I have added hyperlinks to posts, especially to posts in the future. For example, if I wrote about buying a certain book, I have now added a hyperlink to the book title to direct the reader to a review of that book (a review would often come many years after I bought it). While on the subject of hyperlinks, going through twenty years of past posts meant finding a lot of dead links. As of the date when my new website goes live, all hyperlinks are active. If there was one job that truly did my head in, it was the endless string of hyperlinking my past posts. I would find that one post would lead me to link it to another and then I'd have to link another...I would be led down the garden path of hyperlinking till I got lost.
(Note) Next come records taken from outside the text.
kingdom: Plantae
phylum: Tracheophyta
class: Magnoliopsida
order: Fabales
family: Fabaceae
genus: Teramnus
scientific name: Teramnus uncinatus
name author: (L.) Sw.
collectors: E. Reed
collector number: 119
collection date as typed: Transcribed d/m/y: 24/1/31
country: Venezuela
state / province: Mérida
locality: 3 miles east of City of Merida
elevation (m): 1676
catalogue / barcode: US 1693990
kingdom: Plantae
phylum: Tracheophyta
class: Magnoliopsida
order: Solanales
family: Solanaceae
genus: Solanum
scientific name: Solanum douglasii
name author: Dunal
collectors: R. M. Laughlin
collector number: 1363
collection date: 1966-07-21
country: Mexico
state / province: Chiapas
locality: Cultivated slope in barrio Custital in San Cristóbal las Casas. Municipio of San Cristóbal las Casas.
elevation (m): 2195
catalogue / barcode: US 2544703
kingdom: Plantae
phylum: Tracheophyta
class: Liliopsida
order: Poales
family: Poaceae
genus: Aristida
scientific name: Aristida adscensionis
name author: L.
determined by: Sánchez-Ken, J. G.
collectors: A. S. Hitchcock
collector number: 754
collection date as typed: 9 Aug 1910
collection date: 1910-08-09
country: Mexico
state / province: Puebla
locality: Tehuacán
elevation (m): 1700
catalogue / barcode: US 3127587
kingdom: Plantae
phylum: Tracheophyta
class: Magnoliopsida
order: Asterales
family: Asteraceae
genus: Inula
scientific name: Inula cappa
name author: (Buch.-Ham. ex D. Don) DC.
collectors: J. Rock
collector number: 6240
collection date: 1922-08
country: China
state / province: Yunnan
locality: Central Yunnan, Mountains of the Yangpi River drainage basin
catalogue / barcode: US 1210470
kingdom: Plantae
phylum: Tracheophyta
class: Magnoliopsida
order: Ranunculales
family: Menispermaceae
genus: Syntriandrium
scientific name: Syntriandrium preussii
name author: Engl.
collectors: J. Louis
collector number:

From 2000 to early 2007 I did not have a blog, and used E-mails to deliver my travelogues. I decided to copy all of these E-mails to my blog, yet in so doing tried to delete any references within the text that they were originally E-mails. While I still have these mails in their original form stored in E-mail folders, they do not read well as blog posts if I have references to a "travel mailing list" and "trouble with some E-mails bouncing back". So I deleted such tech talk which had no relevance to the travelogue. I have also removed references to LiveJournal and the LJ community of contributors from my posts, but out of necessity had to leave some references in. I am certain I have overlooked some of these references as I didn't come to the decision to expunge LiveJournal and LJ from my new blog until after I had already uploaded several hundred entries already. Therein lies the problem of retro-editing: when faced with the colossal task of uploading 1102 past entries into a new site, decisions about what you want to keep and what you want to ignore, and overall patterns don't emerge until you've been uploading for a (long) while. So I am sure there will be stray references to LiveJournal, a British realise and maybe a RUBBER SOUL or a hiya# I missed. I will make corrections as I come across them.